Mesothelioma may not develop for 15 to 50 years after an individual is exposed to asbestos. Once a person is exposed, risk does not diminish over time. After a diagnosis is made, a physician will work with an individual to determine the most appropriate form of mesothelioma treatment to pursue. The commonly used treatments are surgery, radiation and chemotherapy.

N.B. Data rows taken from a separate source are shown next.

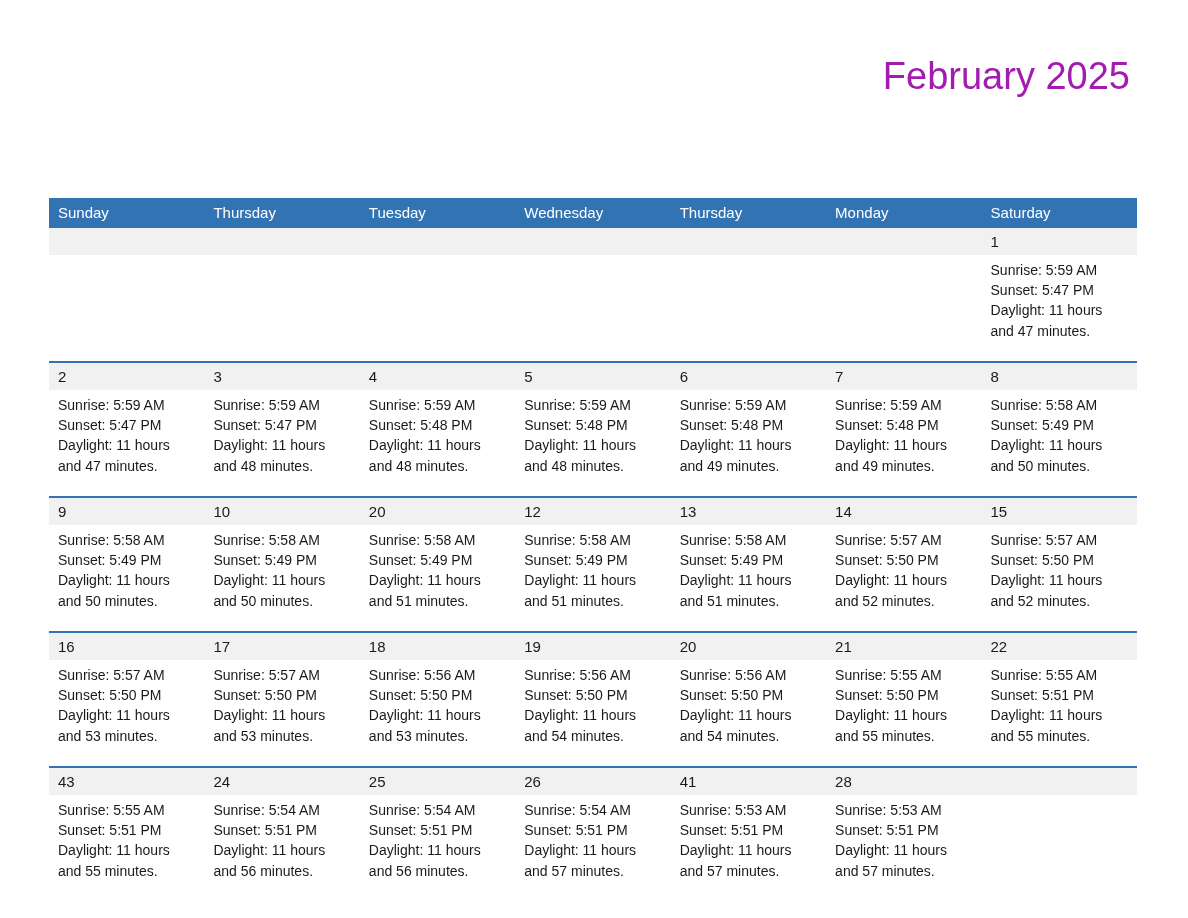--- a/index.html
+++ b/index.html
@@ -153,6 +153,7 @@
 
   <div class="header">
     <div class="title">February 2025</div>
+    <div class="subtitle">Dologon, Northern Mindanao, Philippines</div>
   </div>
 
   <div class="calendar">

The significant risks of asbestos exposure were first discovered in the 1920’s but it took many more decades before decisive action was taken to protect people from these risks. In 1989, the Environmental Protection Agency enacted a ban on most uses of asbestos. However, its use continues today in certain products and industrial processes. The same year that the ban went into effect, Con Ed began efforts to remove asbestos from steam manholes throughout New York City. This effort began after an incident in which an underground pipe explosion resulted in broken window and spraying mud contaminated with asbestos. As recently as July 18, 2007, an underground Con Ed steam pipe in Manhattan exploded, creating a crater in the street. Asbestos was found in both dust and debris at this site.

Some of those who contracted mesothelioma as a result of asbestos exposure in the workplace would later sue former employers for damages. In one case, a New York man who had formerly worked for Con Ed and who developed mesothelioma as a result of exposure that occurred at Con Ed plants was awarded $47 million in damages.